Un missile yéménite disparu aux frontières saoudiennes, Riyad dément toute frappe sur la base Prince Sultan
Les sirènes d'alarme ont retenti autour de la base aérienne Prince Sultan, hôte de forces américaines, après un tir balistique depuis le Yémen. Riyad écarte tout impact, tandis que les houthistes revendiquent une attaque contre Israël.

Un réveil sous tension dans la province saoudienne d’al-Kharj. Aux premières heures de la matinée du lundi 8 juin, les sirènes d’alerte ont retenti autour de la base aérienne Prince Sultan, immense infrastructure qui accueille depuis des décennies un contingent militaire américain. Rapidement, des rumeurs de frappe directe ont circulé sur les réseaux sociaux et dans une partie de la presse régionale. Le ministère saoudien de la Défense a opposé un démenti formel, qualifiant de « non fondées » les informations faisant état d’une attaque contre la base. Le porte-parole, le général Turki al-Maliki, a expliqué que l’activation des alarmes relevait d’une « mesure de précaution » après le tir d’un missile balistique depuis le Yémen, lequel a « disparu près de la frontière » sans jamais menacer le site.
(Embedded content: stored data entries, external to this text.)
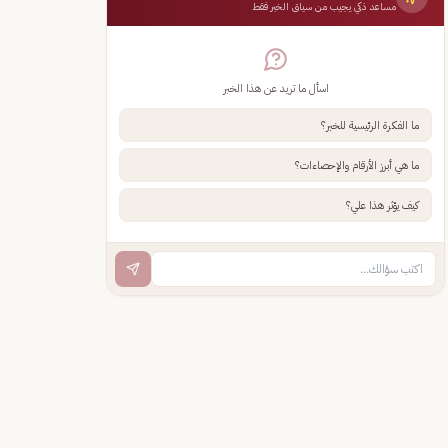
مساعد ذكي يجيب من سياق الخبر فقط
اسأل ما تريد عن هذا الخبر
ما الفكرة الرئيسية للخبر؟
ما هي أبرز الأرقام والإحصاءات؟
كيف يؤثر هذا علي؟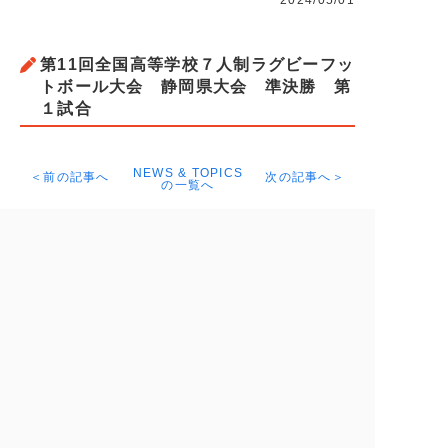
2024/05/01
第11回全国高等学校７人制ラグビーフッ
トボール大会 静岡県大会 準決勝 第
１試合
NEWS & TOPICS
＜前の記事へ
次の記事へ＞
の一覧へ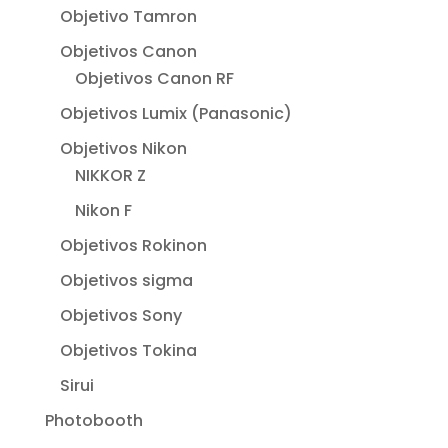
Objetivo Tamron
Objetivos Canon
Objetivos Canon RF
Objetivos Lumix (Panasonic)
Objetivos Nikon
NIKKOR Z
Nikon F
Objetivos Rokinon
Objetivos sigma
Objetivos Sony
Objetivos Tokina
Sirui
Photobooth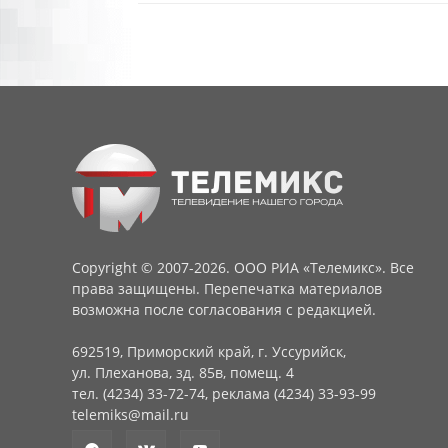
Copyright © 2007-2026. ООО РИА «Телемикс». Все
права защищены. Перепечатка материалов
возможна после согласования с редакцией.
692519, Приморский край, г. Уссурийск,
ул. Плеханова, зд. 85в, помещ. 4
тел. (4234) 33-72-74, реклама (4234) 33-93-99
telemiks@mail.ru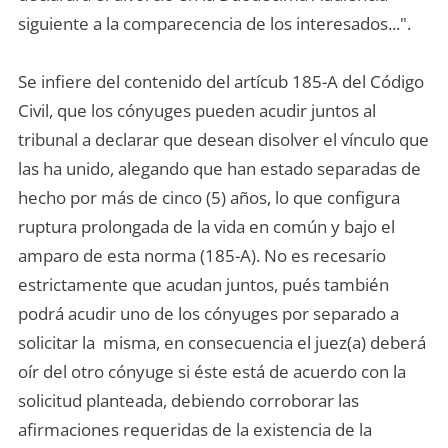
siguiente a la comparecencia de los interesados...".
Se infiere del contenido del artícub 185-A del Código
Civil, que los cónyuges pueden acudir juntos al
tribunal a declarar que desean disolver el vínculo que
las ha unido, alegando que han estado separadas de
hecho por más de cinco (5) años, lo que configura
ruptura prolongada de la vida en común y bajo el
amparo de esta norma (185-A). No es recesario
estrictamente que acudan juntos, pués también
podrá acudir uno de los cónyuges por separado a
solicitar la misma, en consecuencia el juez(a) deberá
oír del otro cónyuge si éste está de acuerdo con la
solicitud planteada, debiendo corroborar las
afirmaciones requeridas de la existencia de la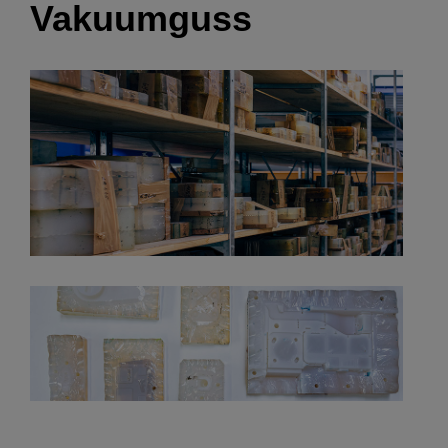
Vakuumguss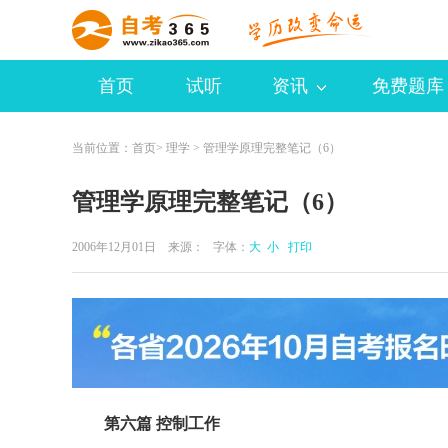
首页
试听
资讯
免费题库
当前位置：
首页
>
理学
> 管理学原理完整笔记（6）
管理学原理完整笔记（6）
2006年12月01日 来源：
字体：
大
小
打印
第六篇 控制工作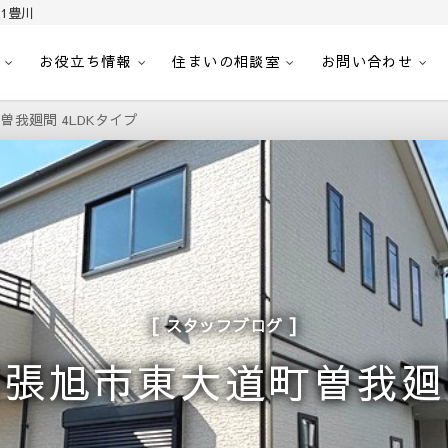
1豊川
お役立ち情報
住まいの相談室
お問い合わせ
｜センチュリー21豊川
へ。豊田市内の最新物件情報を随時更新中！駅近、建築条件無し、ペット可、学区
我廻間 4LDKタイプ
スタッフブログ
張旭市東大道町曽我廻間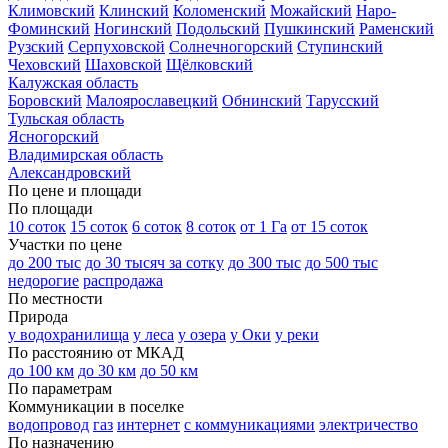
Климовский
Клинский
Коломенский
Можайский
Наро-
Фоминский
Ногинский
Подольский
Пушкинский
Раменский
Рузский
Серпуховской
Солнечногорский
Ступинский
Чеховский
Шаховской
Щёлковский
Калужская область
Боровский
Малоярославецкий
Обнинский
Тарусский
Тульская область
Ясногорский
Владимирская область
Александровский
По цене и площади
По площади
10 соток
15 соток
6 соток
8 соток
от 1 Га
от 15 соток
Участки по цене
до 200 тыс
до 30 тысяч за сотку
до 300 тыс
до 500 тыс
недорогие
распродажа
По местности
Природа
у водохранилища
у леса
у озера
у Оки
у реки
По расстоянию от МКАД
до 100 км
до 30 км
до 50 км
По параметрам
Коммуникации в поселке
водопровод
газ
интернет
с коммуникациями
электричество
По назначению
La nature exacte de l’incident s’est éclaircie au fil des heures. Les médias du Golfe, reprenant les déclarations officielles de Riyad, ont précisé que le missile, défectueux, s’était abîmé dans une zone inhabitée proche de la frontière yéméno-saoudienne après avoir dévié de sa trajectoire. Le mouvement houthiste, soutenu par l’Iran, a pour sa part revendiqué un tir de missile balistique en direction d’Israël, et non du royaume saoudien. La chaîne CNN en arabe a rapporté que la milice yéménite menaçait de « faire face à l’escalade par l’escalade », dans un message qui dépasse le seul front yéménite.
Cette confusion survient dans un climat régional d’extrême volatilité. La presse russe, notamment le quotidien économique Kommersant, rappelle que la veille, l’armée israélienne avait frappé Beyrouth en riposte à des attaques du Hezbollah, tandis que les Gardiens de la révolution iraniens lançaient à leur tour des roquettes contre l’État hébreu. C’est dans cet embrasement multipolaire que le tir yéménite a été perçu, à Moscou comme dans les capitales du Golfe, non comme un incident isolé mais comme un maillon supplémentaire d’une chaîne d’affrontements indirects entre Téhéran et ses adversaires.
Du côté iranien, le journal Donya-e Eqtesad, tout en relayant le démenti saoudien, souligne discrètement que la base Prince Sultan « accueille des chasseurs américains », rappelant ainsi que ce site, déjà utilisé lors des opérations en Irak et en Afghanistan, demeure un symbole de la présence militaire des États-Unis sur le sol saoudien. Cette présence, régulièrement dénoncée par l’axe de la résistance, fait de la base une cible potentielle récurrente, même si les faits du 8 juin n’ont pas confirmé une attaque réussie.
Au-delà de l’incident lui-même, l’épisode illustre les risques croissants de malentendus et de dérapages dans une guerre fragmentée où les acteurs non étatiques disposent de capacités balistiques de plus en plus sophistiquées. La disparition du missile des écrans radar, son probable dysfonctionnement technique, mais aussi la revendication houthiste visant Israël, suggèrent que le Yémen est devenu un théâtre d’opérations connecté aux autres fronts — Liban, Syrie, Irak — de la confrontation irano-israélienne. Pour Riyad, qui cherche à préserver sa fragile désescalade avec Téhéran tout en restant un partenaire stratégique de Washington, chaque projectile égaré aux frontières devient un test de sang-froid diplomatique dans une région minée par la guerre des narrations.